Fergesson inspected the changer.
“Where’d you get the new spring?” he asked suddenly.
“I found it lying around,” Hoppy said, at once.
It was okay. Fergesson, if he had seen, had not understood. The phocomelus relaxed and felt glee, felt a superior pleasure take the place of his anxiety; he grinned at the two repairmen, looked about for the next job expected of him.
Fergesson said, “Does it make you nervous to have people watch you?”
“No,” Hoppy said. “People can stare at me all they want; I know I’m different. I’ve been stared at since I was born.”
“I mean when you work.”
“No,” he said, and his voice sounded loud—perhaps too loud—in his ears. “Before I had a cart,” he said, “before the Government provided me anything, my dad used to carry me around on his back, in a sort of knapsack. Like a papoose.” He laughed uncertainly.
“I see,” Fergesson said.
“That was up around Sonoma,” Hoppy said. “Where I grew up. We had sheep. One time a ram butted me and I flew through the air. Like a ball.” Again he laughed; the two repairmen regarded him silently, both of them pausing in their work.
“I’ll bet,” one of them said after a moment, “that you rolled when you hit the ground.”
“Yes,” Hoppy said, laughing. They all laughed, now, himself and Fergesson and the two repairmen; they imagined how it looked, Hoppy Harrington, seven years old, with no arms or legs, only a torso and head, rolling over the ground, howling with fright and pain—but it was funny; he knew it. He told it so it would be funny; he made it become that way.
“You’re a lot better set up now, with your cart,” Fergesson said.
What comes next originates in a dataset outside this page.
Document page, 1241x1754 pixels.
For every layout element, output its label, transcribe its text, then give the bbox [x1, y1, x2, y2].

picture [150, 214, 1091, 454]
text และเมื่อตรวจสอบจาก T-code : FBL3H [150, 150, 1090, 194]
“Oh yes,” he said. “And I’m designing a new one, my own design; all electronic—I read an article on brain-wiring, they’re using it in Switzerland and Germany. You’re wired directly to the motor centers of the brain so there’s no lag; you can move even quicker than—a regular physiological structure.” He started to say, than a human . “I’ll have it perfected in a couple of years,” he said, “and it’ll be an improvement even on the Swiss models. And then I can throw away this Government junk.”
Fergesson said in a solemn, formal voice, “I admire your spirit.”
Laughing, Hoppy said with a stammer, “Th-thanks, Mr. Fergesson.”
One of the repairmen handed him a multiplex FM tuner. “It drifts. See what you can do for the alignment.”
“Okay,” Hoppy said, taking it in his metal extensors. “I sure will. I’ve done a lot of aligning, at home; I’m experienced with that.” He had found such work easiest of all: he barely had to concentrate on the set. It was as if the task were made to order for him and his abilities.
Reading the calendar on her kitchen wall, Bonny Keller saw that this was the day her friend Bruno Bluthgeld saw her psychiatrist Doctor Stockstill at his office in Berkeley. In fact, he had already seen Stockstill, had had his first hour of therapy and had left. Now he no doubt was driving back to Livermore and his own office at the Radiation Lab, the lab at which she had worked years ago before she had gotten pregnant: she had met Doctor Bluthgeld, there, back in 1975. Now she was thirty-one years old and living in West Marin; her husband George was now vice-principal of the local grammar school, and she was very happy.
Well, not very happy. Just moderately—tolerably—happy. She still took analysis herself—once a week now instead of three times—and in many respects she understood herself, her unconscious drives and paratactic systematic distortions of the reality situation. Analysis, six years of it, had done a great deal for her, but she was not cured. There was really no such thing as being cured; the “illness” was life itself, and a constant growth (or rather a viable growing adaptation) had to continue, or psychic stagnation would result.